| Task directions |
Output exactly the lines that come between the start of the material and the line containing "G04 Umaco example", both ends included, with the pictures omitted.
_____
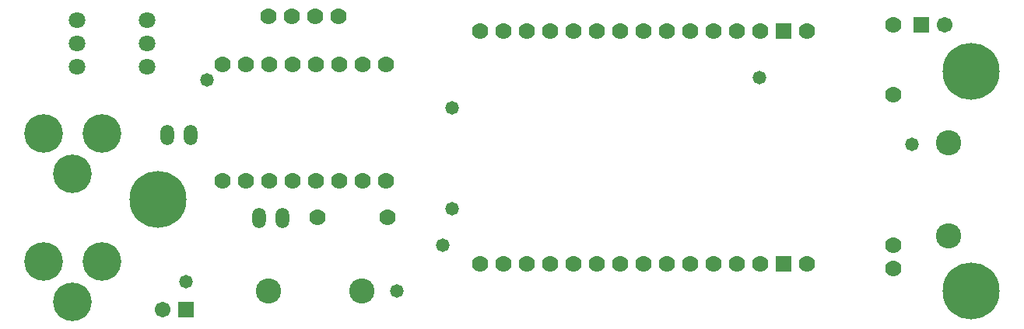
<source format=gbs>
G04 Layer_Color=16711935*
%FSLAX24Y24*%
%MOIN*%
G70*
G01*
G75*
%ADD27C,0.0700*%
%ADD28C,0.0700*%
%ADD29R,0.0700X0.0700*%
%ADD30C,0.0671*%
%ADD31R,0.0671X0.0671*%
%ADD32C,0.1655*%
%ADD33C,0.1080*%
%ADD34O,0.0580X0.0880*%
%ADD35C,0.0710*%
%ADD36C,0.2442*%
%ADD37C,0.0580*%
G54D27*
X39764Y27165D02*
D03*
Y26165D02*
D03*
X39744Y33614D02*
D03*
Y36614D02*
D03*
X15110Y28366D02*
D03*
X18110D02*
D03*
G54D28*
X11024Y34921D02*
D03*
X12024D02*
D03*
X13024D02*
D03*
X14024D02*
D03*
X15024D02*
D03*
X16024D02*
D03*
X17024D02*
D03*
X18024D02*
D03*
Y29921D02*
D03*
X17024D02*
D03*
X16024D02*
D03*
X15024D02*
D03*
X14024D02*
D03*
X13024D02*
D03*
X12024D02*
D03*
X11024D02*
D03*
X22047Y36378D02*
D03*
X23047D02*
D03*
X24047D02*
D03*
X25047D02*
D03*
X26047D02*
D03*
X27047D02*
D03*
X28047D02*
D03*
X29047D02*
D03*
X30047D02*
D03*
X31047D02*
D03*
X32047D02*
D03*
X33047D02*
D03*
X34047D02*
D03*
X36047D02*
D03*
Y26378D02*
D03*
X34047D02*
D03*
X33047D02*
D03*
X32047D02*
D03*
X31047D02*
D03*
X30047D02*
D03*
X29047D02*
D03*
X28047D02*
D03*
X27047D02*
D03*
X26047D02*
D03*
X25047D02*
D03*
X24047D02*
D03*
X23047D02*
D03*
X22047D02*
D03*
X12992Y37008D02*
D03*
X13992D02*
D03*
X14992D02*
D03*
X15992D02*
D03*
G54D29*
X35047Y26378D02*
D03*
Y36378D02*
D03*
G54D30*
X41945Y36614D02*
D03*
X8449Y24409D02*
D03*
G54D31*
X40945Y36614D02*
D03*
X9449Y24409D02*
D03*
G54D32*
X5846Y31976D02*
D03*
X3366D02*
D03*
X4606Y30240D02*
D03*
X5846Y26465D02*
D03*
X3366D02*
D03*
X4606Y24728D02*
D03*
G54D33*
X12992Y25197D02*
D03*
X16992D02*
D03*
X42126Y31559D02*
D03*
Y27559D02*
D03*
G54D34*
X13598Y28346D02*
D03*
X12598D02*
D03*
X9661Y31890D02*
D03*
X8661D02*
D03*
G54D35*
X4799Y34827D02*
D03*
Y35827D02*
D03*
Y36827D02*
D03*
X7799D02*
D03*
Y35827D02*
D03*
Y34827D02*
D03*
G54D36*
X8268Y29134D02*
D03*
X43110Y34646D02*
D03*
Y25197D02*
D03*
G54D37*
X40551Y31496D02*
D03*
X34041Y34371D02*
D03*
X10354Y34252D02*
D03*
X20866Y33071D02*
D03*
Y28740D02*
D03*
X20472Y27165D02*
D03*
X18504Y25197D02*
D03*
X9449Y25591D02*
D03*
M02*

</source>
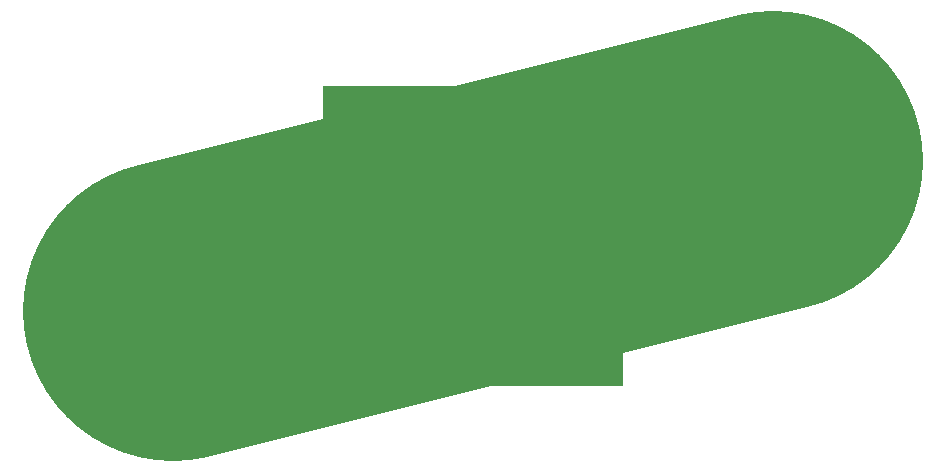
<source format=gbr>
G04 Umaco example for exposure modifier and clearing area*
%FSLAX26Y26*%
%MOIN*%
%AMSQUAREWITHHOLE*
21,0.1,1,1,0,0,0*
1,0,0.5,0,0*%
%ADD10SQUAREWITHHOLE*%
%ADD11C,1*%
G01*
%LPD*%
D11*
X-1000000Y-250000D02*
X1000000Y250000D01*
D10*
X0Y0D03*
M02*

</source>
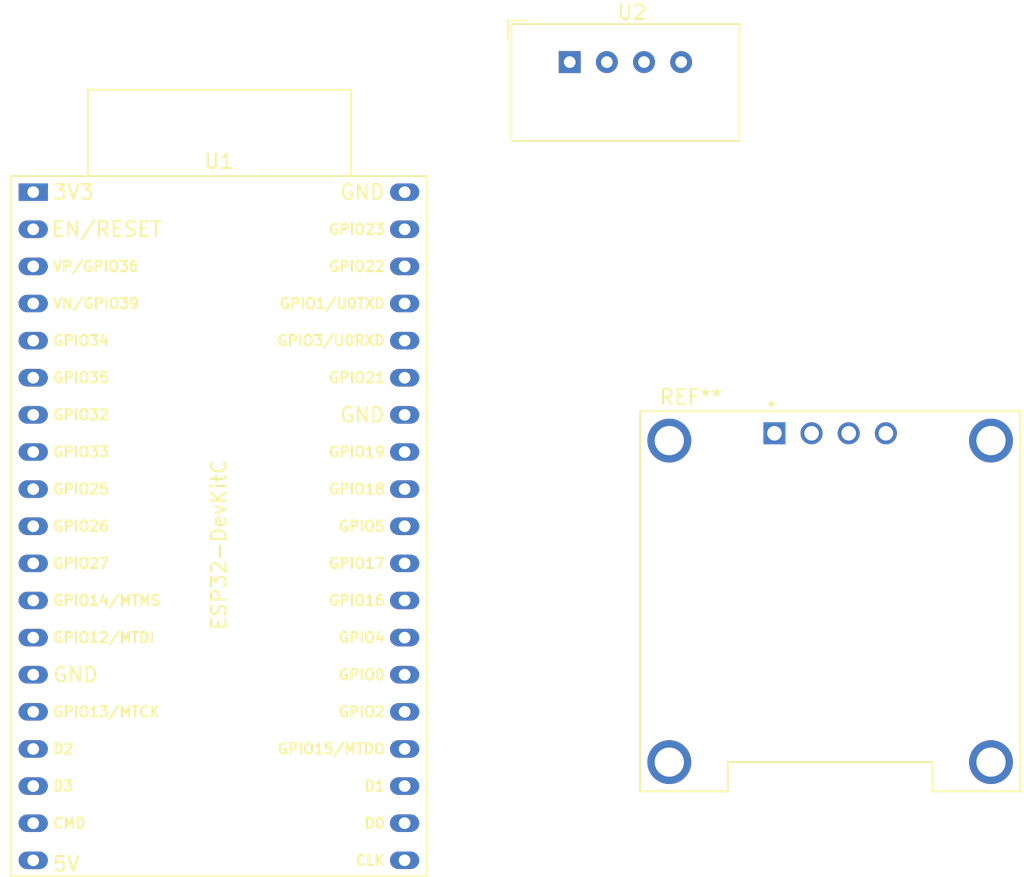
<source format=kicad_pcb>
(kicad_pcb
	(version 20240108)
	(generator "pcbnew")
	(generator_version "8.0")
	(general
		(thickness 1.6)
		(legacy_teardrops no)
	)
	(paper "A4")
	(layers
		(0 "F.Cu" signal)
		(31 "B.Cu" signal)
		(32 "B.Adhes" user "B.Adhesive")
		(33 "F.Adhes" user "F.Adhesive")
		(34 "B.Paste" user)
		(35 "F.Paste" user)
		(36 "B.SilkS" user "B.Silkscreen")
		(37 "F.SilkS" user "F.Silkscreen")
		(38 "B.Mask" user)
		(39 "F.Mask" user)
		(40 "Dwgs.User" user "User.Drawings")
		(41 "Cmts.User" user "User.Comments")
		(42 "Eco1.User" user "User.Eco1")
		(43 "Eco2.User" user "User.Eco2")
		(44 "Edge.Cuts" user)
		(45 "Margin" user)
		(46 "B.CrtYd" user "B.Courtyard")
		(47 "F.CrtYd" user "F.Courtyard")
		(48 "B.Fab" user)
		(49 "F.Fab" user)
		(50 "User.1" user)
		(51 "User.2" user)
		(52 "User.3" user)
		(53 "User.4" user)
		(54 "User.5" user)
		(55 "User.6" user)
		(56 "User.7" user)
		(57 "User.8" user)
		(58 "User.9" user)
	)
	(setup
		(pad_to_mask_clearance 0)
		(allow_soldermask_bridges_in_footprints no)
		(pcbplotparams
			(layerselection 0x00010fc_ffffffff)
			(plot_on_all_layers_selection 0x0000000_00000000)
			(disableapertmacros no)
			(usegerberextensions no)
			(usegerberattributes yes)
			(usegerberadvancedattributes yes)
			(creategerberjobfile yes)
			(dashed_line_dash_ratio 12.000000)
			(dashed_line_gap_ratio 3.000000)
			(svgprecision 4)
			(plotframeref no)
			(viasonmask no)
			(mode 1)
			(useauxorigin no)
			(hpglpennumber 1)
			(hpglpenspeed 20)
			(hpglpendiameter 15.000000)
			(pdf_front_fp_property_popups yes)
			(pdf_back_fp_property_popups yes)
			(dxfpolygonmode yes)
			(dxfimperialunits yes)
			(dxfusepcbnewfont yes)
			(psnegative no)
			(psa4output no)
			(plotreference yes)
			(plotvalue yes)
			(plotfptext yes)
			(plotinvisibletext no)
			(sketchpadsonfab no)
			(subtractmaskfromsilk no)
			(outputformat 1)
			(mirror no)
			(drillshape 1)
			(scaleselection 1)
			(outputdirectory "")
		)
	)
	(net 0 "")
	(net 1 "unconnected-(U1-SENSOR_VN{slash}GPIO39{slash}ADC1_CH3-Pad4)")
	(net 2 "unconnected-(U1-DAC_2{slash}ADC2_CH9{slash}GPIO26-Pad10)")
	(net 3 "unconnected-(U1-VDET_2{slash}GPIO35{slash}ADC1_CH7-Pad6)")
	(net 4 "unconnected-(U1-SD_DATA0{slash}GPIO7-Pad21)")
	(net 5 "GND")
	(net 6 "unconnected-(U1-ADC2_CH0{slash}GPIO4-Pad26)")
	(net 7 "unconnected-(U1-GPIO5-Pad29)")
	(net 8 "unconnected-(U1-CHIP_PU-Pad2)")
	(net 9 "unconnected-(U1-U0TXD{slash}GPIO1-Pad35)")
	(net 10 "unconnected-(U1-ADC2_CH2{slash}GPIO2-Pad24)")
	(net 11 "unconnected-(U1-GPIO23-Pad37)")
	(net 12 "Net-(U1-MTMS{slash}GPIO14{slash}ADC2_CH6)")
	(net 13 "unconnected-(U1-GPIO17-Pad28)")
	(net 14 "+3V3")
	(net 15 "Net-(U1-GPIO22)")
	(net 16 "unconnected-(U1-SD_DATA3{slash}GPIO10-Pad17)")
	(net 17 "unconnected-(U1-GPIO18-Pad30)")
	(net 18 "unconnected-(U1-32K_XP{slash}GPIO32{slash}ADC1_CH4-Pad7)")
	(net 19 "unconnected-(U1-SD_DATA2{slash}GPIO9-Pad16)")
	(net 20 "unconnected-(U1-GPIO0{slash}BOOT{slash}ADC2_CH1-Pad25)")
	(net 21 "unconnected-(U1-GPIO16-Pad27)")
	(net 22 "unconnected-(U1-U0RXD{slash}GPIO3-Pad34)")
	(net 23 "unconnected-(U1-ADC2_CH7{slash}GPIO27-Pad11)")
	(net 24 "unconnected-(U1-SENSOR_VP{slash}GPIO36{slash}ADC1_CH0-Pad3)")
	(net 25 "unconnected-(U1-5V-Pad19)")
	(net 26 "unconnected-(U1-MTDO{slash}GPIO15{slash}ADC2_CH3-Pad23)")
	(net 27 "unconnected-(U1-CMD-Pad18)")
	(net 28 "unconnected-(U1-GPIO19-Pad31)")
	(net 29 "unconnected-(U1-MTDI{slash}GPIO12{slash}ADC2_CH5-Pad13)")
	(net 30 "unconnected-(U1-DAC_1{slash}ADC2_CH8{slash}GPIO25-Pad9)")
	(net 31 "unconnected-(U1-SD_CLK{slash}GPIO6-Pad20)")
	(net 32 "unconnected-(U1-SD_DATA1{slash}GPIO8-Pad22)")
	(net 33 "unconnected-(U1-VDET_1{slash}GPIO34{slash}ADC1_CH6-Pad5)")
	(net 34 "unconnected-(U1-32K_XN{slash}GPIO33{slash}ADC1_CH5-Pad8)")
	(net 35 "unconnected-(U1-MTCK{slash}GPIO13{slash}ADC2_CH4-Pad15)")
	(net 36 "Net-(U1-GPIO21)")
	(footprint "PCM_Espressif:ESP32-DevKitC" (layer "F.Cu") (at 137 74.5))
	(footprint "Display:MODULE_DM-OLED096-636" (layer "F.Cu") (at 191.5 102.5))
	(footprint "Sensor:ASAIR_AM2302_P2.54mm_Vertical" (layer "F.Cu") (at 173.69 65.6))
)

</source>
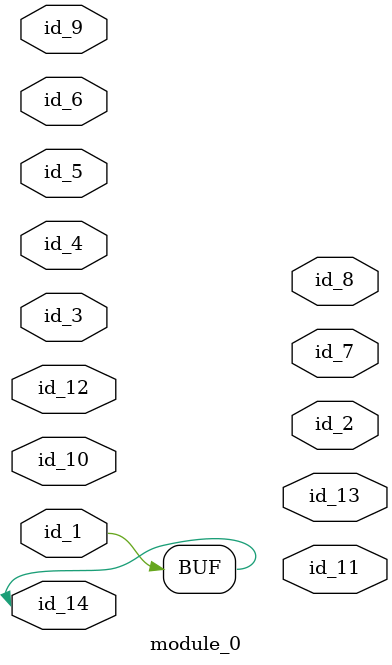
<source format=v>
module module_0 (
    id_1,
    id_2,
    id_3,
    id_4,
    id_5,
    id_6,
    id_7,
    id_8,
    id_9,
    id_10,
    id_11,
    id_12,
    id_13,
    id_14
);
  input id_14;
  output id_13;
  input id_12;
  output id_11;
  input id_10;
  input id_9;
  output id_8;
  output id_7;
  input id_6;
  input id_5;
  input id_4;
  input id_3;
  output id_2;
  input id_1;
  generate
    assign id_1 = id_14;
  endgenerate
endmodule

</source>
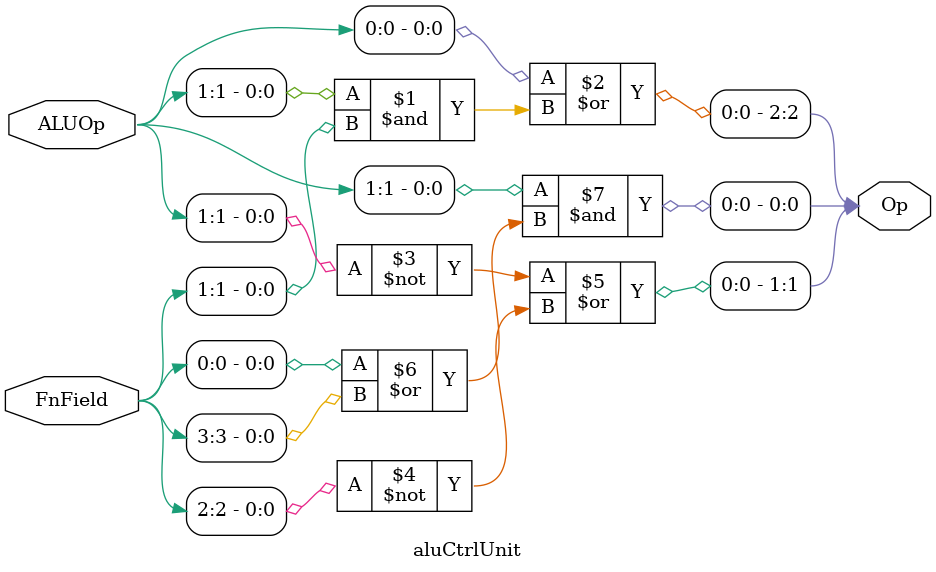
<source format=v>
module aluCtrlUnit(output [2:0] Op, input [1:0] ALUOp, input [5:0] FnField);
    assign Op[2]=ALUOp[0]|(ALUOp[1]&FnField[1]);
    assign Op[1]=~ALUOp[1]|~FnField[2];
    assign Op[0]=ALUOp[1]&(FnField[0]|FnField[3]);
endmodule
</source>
_____
| Result below |
<source format=gbs>
G04 Layer_Color=16711935*
%FSLAX24Y24*%
%MOIN*%
G70*
G01*
G75*
%ADD27C,0.0700*%
%ADD28C,0.0700*%
%ADD29R,0.0700X0.0700*%
%ADD30C,0.0671*%
%ADD31R,0.0671X0.0671*%
%ADD32C,0.1655*%
%ADD33C,0.1080*%
%ADD34O,0.0580X0.0880*%
%ADD35C,0.0710*%
%ADD36C,0.2442*%
%ADD37C,0.0580*%
G54D27*
X39764Y27165D02*
D03*
Y26165D02*
D03*
X39744Y33614D02*
D03*
Y36614D02*
D03*
X15110Y28366D02*
D03*
X18110D02*
D03*
G54D28*
X11024Y34921D02*
D03*
X12024D02*
D03*
X13024D02*
D03*
X14024D02*
D03*
X15024D02*
D03*
X16024D02*
D03*
X17024D02*
D03*
X18024D02*
D03*
Y29921D02*
D03*
X17024D02*
D03*
X16024D02*
D03*
X15024D02*
D03*
X14024D02*
D03*
X13024D02*
D03*
X12024D02*
D03*
X11024D02*
D03*
X22047Y36378D02*
D03*
X23047D02*
D03*
X24047D02*
D03*
X25047D02*
D03*
X26047D02*
D03*
X27047D02*
D03*
X28047D02*
D03*
X29047D02*
D03*
X30047D02*
D03*
X31047D02*
D03*
X32047D02*
D03*
X33047D02*
D03*
X34047D02*
D03*
X36047D02*
D03*
Y26378D02*
D03*
X34047D02*
D03*
X33047D02*
D03*
X32047D02*
D03*
X31047D02*
D03*
X30047D02*
D03*
X29047D02*
D03*
X28047D02*
D03*
X27047D02*
D03*
X26047D02*
D03*
X25047D02*
D03*
X24047D02*
D03*
X23047D02*
D03*
X22047D02*
D03*
X12992Y37008D02*
D03*
X13992D02*
D03*
X14992D02*
D03*
X15992D02*
D03*
G54D29*
X35047Y26378D02*
D03*
Y36378D02*
D03*
G54D30*
X41945Y36614D02*
D03*
X8449Y24409D02*
D03*
G54D31*
X40945Y36614D02*
D03*
X9449Y24409D02*
D03*
G54D32*
X5846Y31976D02*
D03*
X3366D02*
D03*
X4606Y30240D02*
D03*
X5846Y26465D02*
D03*
X3366D02*
D03*
X4606Y24728D02*
D03*
G54D33*
X12992Y25197D02*
D03*
X16992D02*
D03*
X42126Y31559D02*
D03*
Y27559D02*
D03*
G54D34*
X13598Y28346D02*
D03*
X12598D02*
D03*
X9661Y31890D02*
D03*
X8661D02*
D03*
G54D35*
X4799Y34827D02*
D03*
Y35827D02*
D03*
Y36827D02*
D03*
X7799D02*
D03*
Y35827D02*
D03*
Y34827D02*
D03*
G54D36*
X8268Y29134D02*
D03*
X43110Y34646D02*
D03*
Y25197D02*
D03*
G54D37*
X40551Y31496D02*
D03*
X34041Y34371D02*
D03*
X10354Y34252D02*
D03*
X20866Y33071D02*
D03*
Y28740D02*
D03*
X20472Y27165D02*
D03*
X18504Y25197D02*
D03*
X9449Y25591D02*
D03*
M02*

</source>
<source format=gbr>
G04 Umaco example for exposure modifier and clearing area*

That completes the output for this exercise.